··· Extract

Bennett & Kahnweiler, Inc. v. American National Bank & Trust Co., 256 Ill. App. 3d 1002 (1993)

Nov. 19, 1993 · Illinois Appellate Court · No. 1-92-0206
256 Ill. App. 3d 1002

BENNETT AND KAHNWEILER, INC., Plaintiff-Appellee, v. AMERICAN NATIONAL BANK AND TRUST COMPANY OF CHICAGO, as Trustee, et al., Defendants-Appellants.

First District (6th Division)

No. 1 — 92—0206

Opinion filed November 19, 1993.

*1003Sonnenschein, Nath & Rosenthal, of Chicago (Frederic S. Lane and Jonathan B. Piper, of counsel), for appellants.

Katz, Randall & Weinberg, of Chicago (Warren Lupel and Barry A. Erlich, of counsel), for appellee.


delivered the opinion of the court:

This appeal arises from an action brought by plaintiff to recover a commission under a real estate brokerage agreement for the lease of commercial property owned by defendants. In this appeal, defendants challenge the trial court’s denial of their request for the imposition of sanctions and for an award of attorney fees under Supreme Court Rule 137 (134 Ill. 2d R. 137).

Plaintiff, Bennett & Kahnweiler, Inc., brought this action seeking a judgment for a real estate broker’s commission allegedly earned pursuant to a contract for the lease of commercial property owned by defendants. In its amended complaint, plaintiff alleged that it had been retained by the law firm of Schwartz Cooper Kolb & Gaynor, Chartered (Schwartz Cooper) to obtain office space for the law firm in a building in Chicago. Plaintiff alleged further that the property owner and Schwartz Cooper had orally agreed upon mutually satisfactory lease terms for certain space in defendants’ building. In response to a request for a bill of particulars filed by defendants, plaintiff alleged the oral agreement as to lease terms had been entered into by the attorney acting on behalf of Schwartz Cooper and counsel for the property owner. Following a bench trial, the circuit circuit court entered judgment in favor of defendants, finding that plaintiff was not entitled to the commission provided for in the contract because a written lease agreement had not been fully executed. This court affirmed the judgment for defendants. Bennett & Kahnweiler, Inc. v. American National Bank & Trust Co. (1992), 235 Ill. App. 3d 896, 601 N.E.2d 810.

······
··· The data

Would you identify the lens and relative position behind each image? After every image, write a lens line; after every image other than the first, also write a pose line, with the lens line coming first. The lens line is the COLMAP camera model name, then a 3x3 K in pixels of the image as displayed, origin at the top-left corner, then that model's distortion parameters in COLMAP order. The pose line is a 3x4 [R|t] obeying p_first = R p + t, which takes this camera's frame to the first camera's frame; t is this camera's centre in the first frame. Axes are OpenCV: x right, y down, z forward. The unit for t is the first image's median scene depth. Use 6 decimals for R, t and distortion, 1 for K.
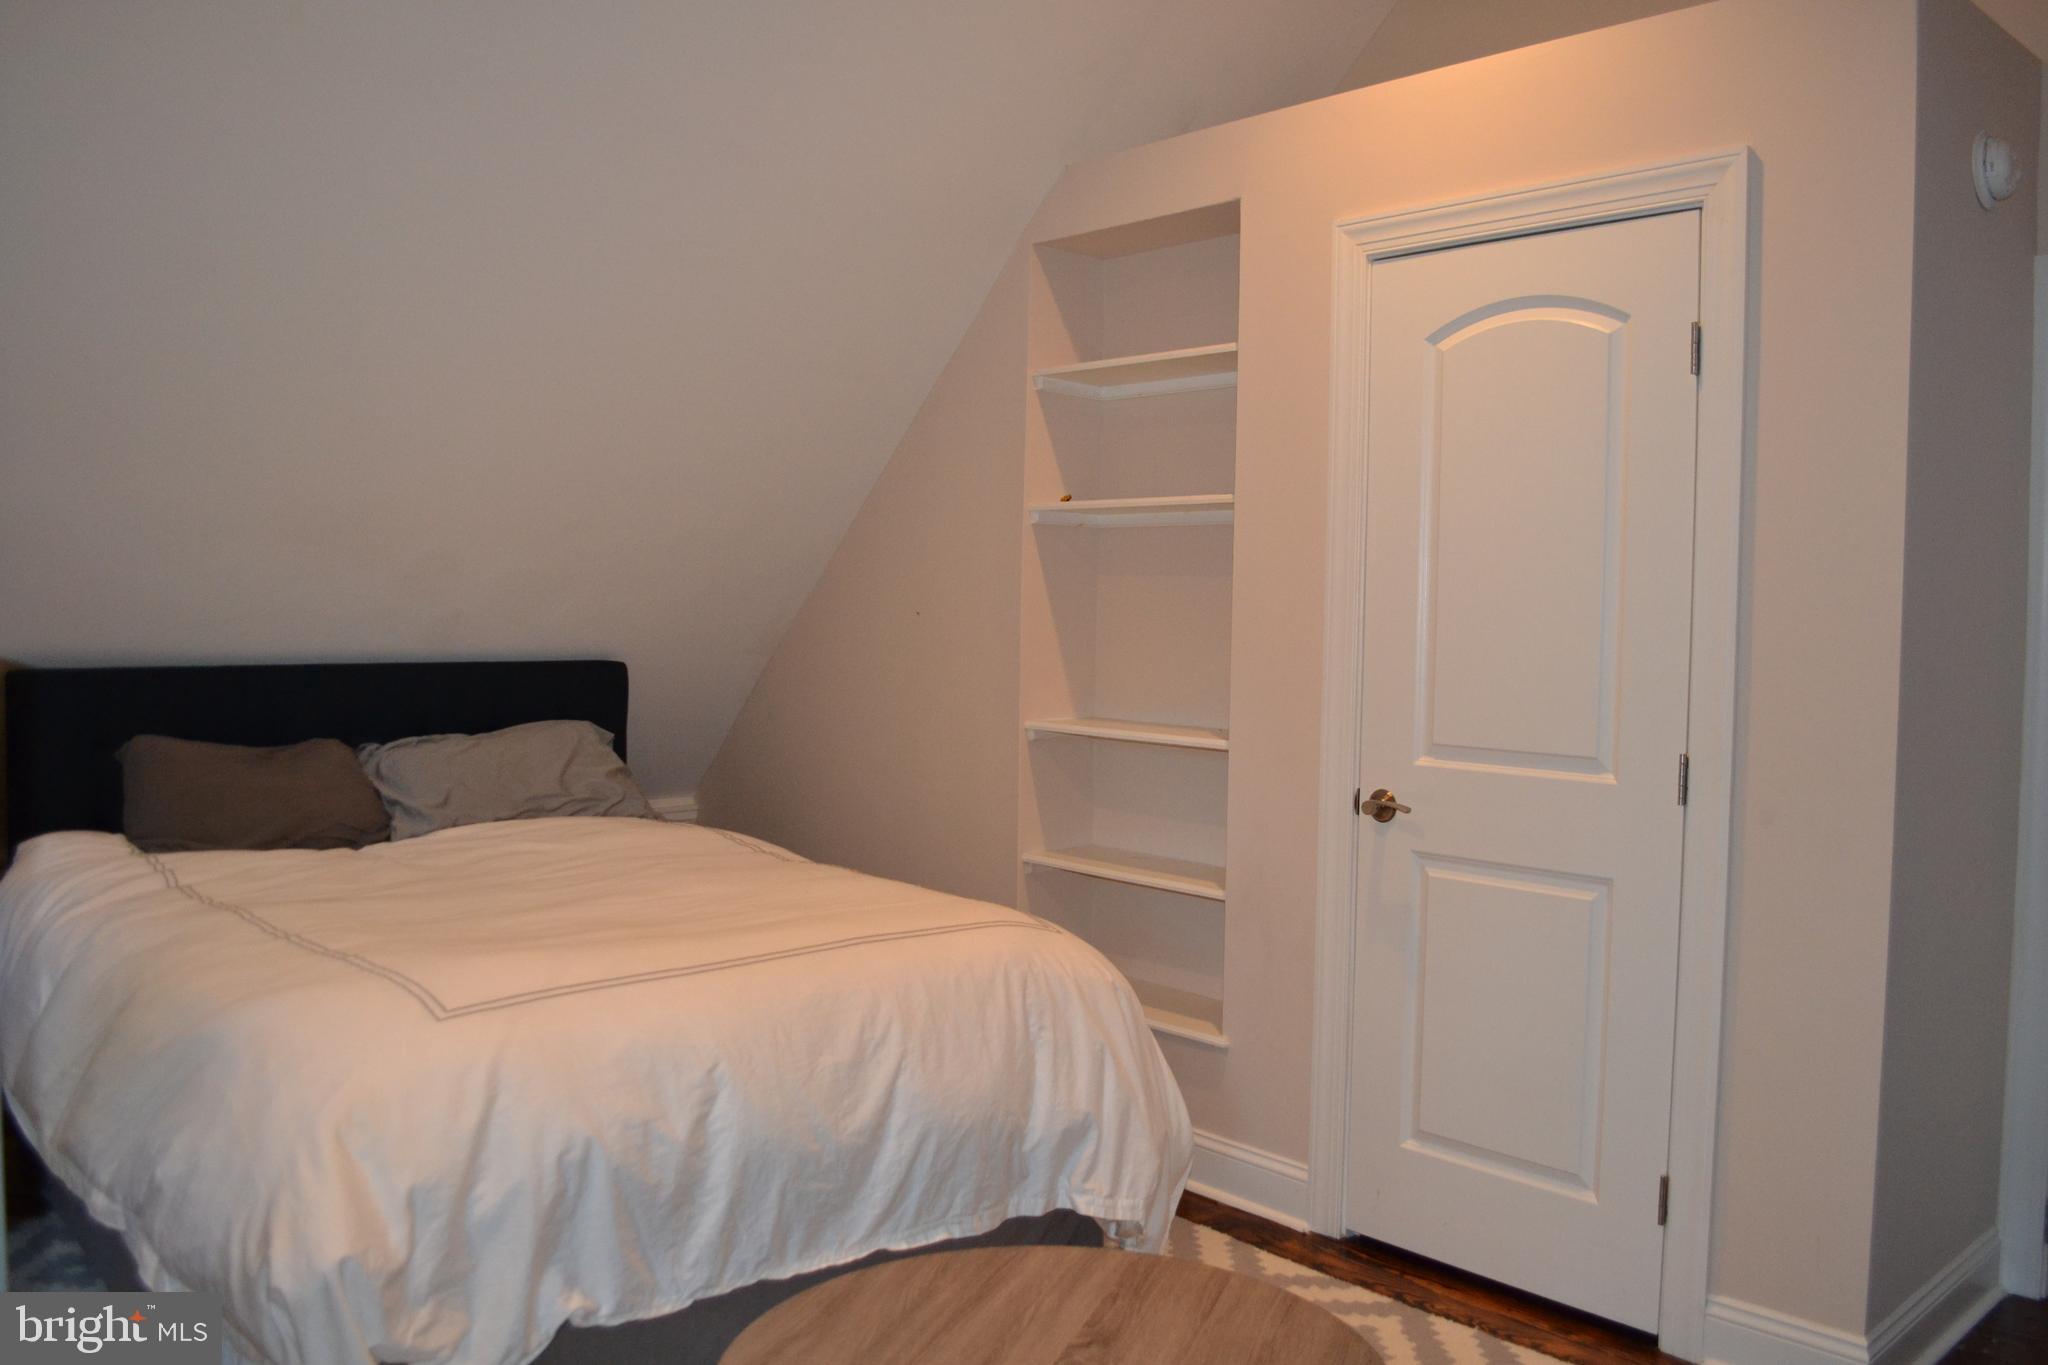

······

## What this task involves
Please reproduce the opinion above word for word, beginning at the words "Opinion filed November" and stopping after the words "counsel), for appellee.".

## Answer to the problem
Opinion filed November 19, 1993.

*1003Sonnenschein, Nath & Rosenthal, of Chicago (Frederic S. Lane and Jonathan B. Piper, of counsel), for appellants.

Katz, Randall & Weinberg, of Chicago (Warren Lupel and Barry A. Erlich, of counsel), for appellee.